Fall is finally here, although some days it is still reaching into the low 90s. Today was a cool, misty day, but I loved every minute of it because it was the first weekend day in weeks that has not been filled up in some way for us. We relaxed, cleaned the house, and I canned chicken stock I had been working on since Friday evening. Our weeks have been busy and random as we try to take care of several different things all at once.
Before I get into what we've been up to, let me tell you that I have started making chicken stock in the slow cooker. A foodie friend of mine turned me onto it, and it is so much easier. I still save my chicken scraps and carcasses in the freezer until I have enough for stock, but rather than simmering it on the stove for hours, I put half of the scraps in the slow cooker along with carrot, celery, and onion, and I cook it on low heat through one night and one day.
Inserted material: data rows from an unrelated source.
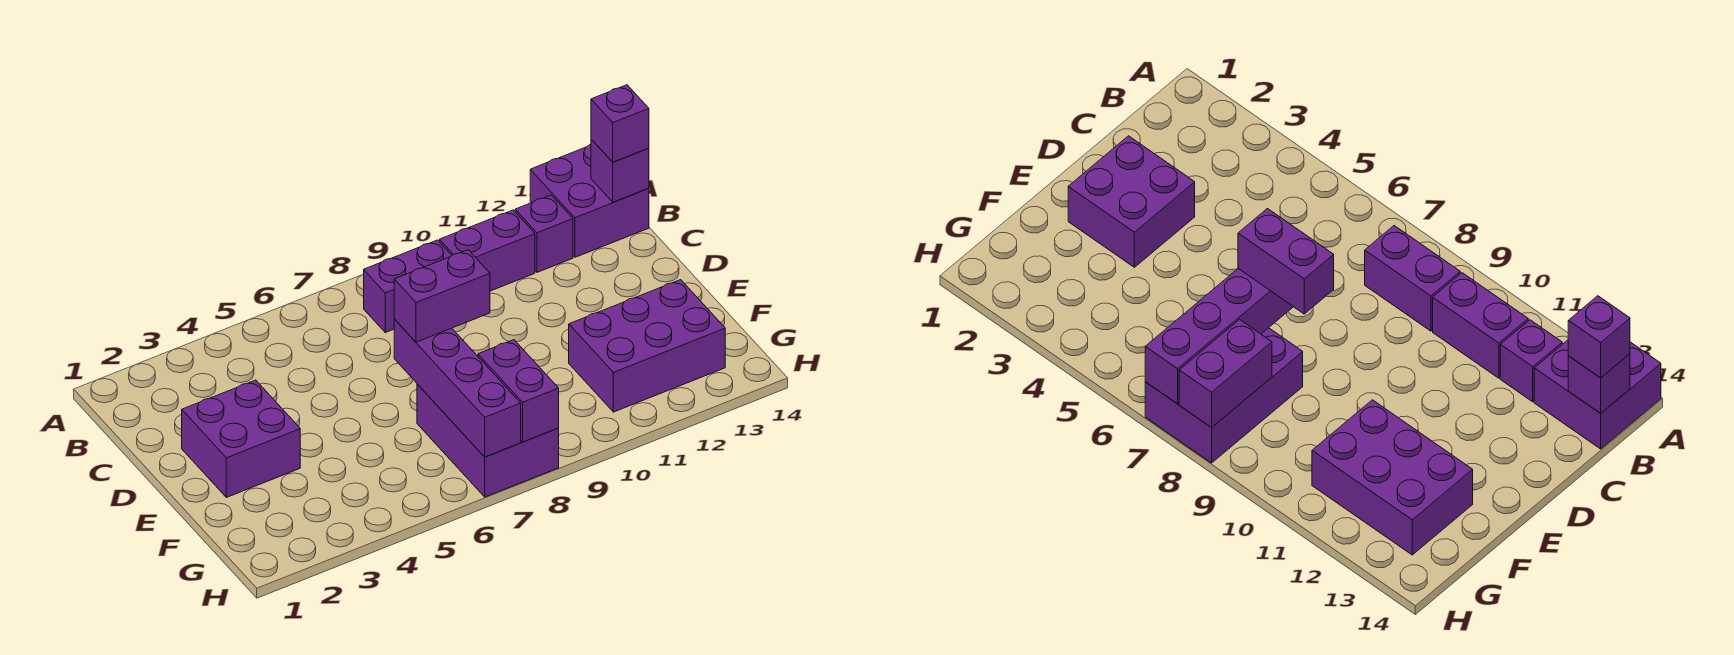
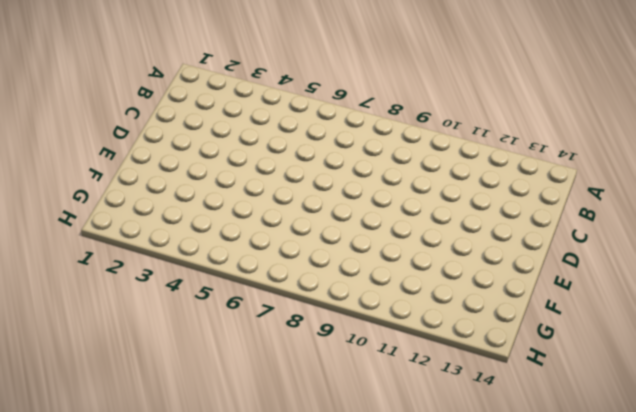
none -> purple brick A13:B14 level 1
none -> purple brick B8:B9 level 1
none -> purple brick B10:B11 level 1

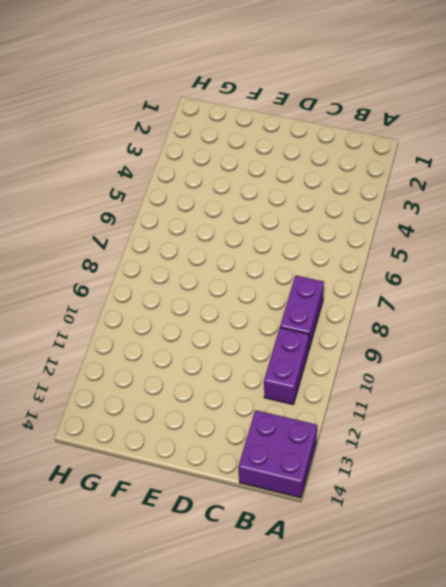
none -> purple brick B12 level 1
none -> purple brick D2:E3 level 1
none -> purple brick F7:H8 level 1

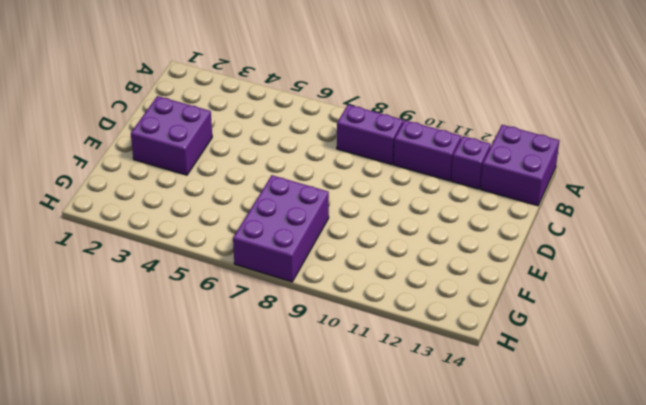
none -> purple brick F11:G13 level 1
none -> purple brick B14 level 2
none -> purple brick E7:H7 level 2

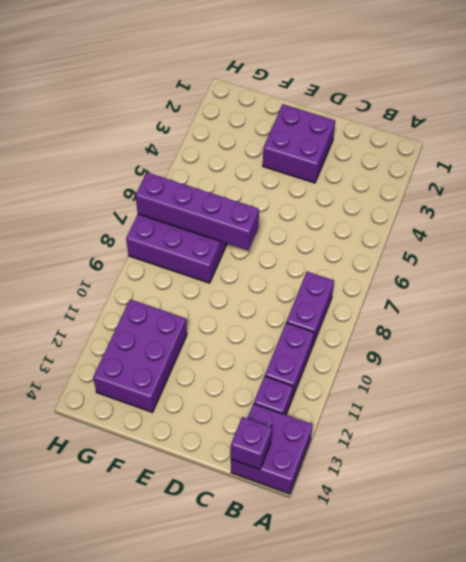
none -> purple brick G8:H8 level 2
none -> purple brick B14 level 3
none -> purple brick E7:E8 level 3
Then I remove 2/3 of the stock (but leave everything else in there), add the other half of the chicken scraps, and fill again with fresh water. It cooks on low throughout that night and the next day until the afternoon when I am ready to pressure can. It means I can make stock while I'm doing other things, and I think the stock is even more rich and flavorful. I strain several times before pressure canning according to these directions.
Okay, now to some of the randomness of the month...
Fall means mums, Indian corn, and pumpkins. I know I have lots of weeds and things aren't perfect, but I had to put some fall decorations out anyway. The mums have flowered more for me this year than in the past, and they look lovely next to the light orange pumpkin I picked up from a house out in the country where the owner grows fields of pumpkins and squash. This pumpkin has developed a spot on the back and is soon destined for the chickens who will enjoy it immensely.
We have been working hard on our other house in the city and finally sold it about two weeks ago. It was a little bittersweet having been our first house and our home for so many years, but I know the people who bought it will love it just as much as we did, and it's nice to be able to focus on our new home now. The worst part was leaving my little chicken coop behind (we had three chickens there), but the new owner plans to get a little flock of her own.
Speaking of chickens, I think they are perfectly happy here in the country. They love to get out and peck around in the weeds and grass. They especially love to get into the flower bed (it needs work anyway) to get bugs and worms. We are getting ready to purchase some mobile poultry netting so that we can move them around the property to forage when we are home. They are hard workers, giving us about eight eggs a day (from ten hens).
Al, the rooster, is still in with the girls and is still acting like a gentleman most of the time. He is very large and handsome, and he doesn't mind us unless we are messing with his flock.
Finally, I tried a recipe for challah bread. I used to make challah sometimes, but had not made it in years. I used a recipe from The Fresh Egg Cookbook. The bread was easy, used several eggs (which was why I chose to make it) and tasted delicious. It also made three loaves one of which is in my freezer waiting for an occasion when I need a loaf of fresh bread. I will say that I had a little problem with the baking time which is listed as an hour. My bread was beginning to burn a little on the bottom after about 40 minutes and was done, so I took it out. It could have been the recipe but it just as easily could have been the horrible, no-good oven I'm forced to work with right now until we have time to make some much needed changes in this new kitchen of ours. If you bake the bread, set your timer for 30 minutes and check it every 10 minutes after that to make sure it doesn't get too brown. You may need the entire baking time or you may be like me and need to take it out early.
I'll post part two with the rest of the randomness a few days from now. Until then, enjoy the fall weather!
Challah Bread- makes 3 loaves
(slightly adapted from The Fresh Egg Cookbook)
2 packs active dry yeast
2 cups warm water
1 1/4 cups vegetable oil
1/2 cup sugar
4 tsp kosher salt
4 eggs (3 beaten together, 1 beaten separately to be used as an egg wash)
7 cups unbleached, all-purpose flour
Dissolve the yeast in the water in a large bowl. Stir in oil, sugar, salt, and 3 beaten eggs. Stir in half the flour, then mix in the remaining flour until make a soft, pliable dough.
Turn the dough onto a floured surface and knead until smooth and elastic, 8 minutes, or knead using the dough hook of an electric stand mixer. Place in a greased bowl, turning to grease the top, cover, and let rise 1 1/2 hours until doubled in size.
Line three baking sheets with parchment paper. Separate dough into three equal pieces. Working with one piece at a time, divide dough in thirds. Roll each third by hand into a strand 12 inches long and arrange them on a work surface pointing toward you. Pinch the three strands together at the top end and braid the strands working toward you. Pinch the bottom ends together and turn them under to secure them. Place the loaf on a prepared sheet. Repeat with the other two braids.
Preheat oven to 350 degrees. Let braids rise 30 minutes. Gently brush each loaf with the remaining beaten egg and bake for 1 hour (watch this carefully as you may need to bake less time) until nicely brown on top.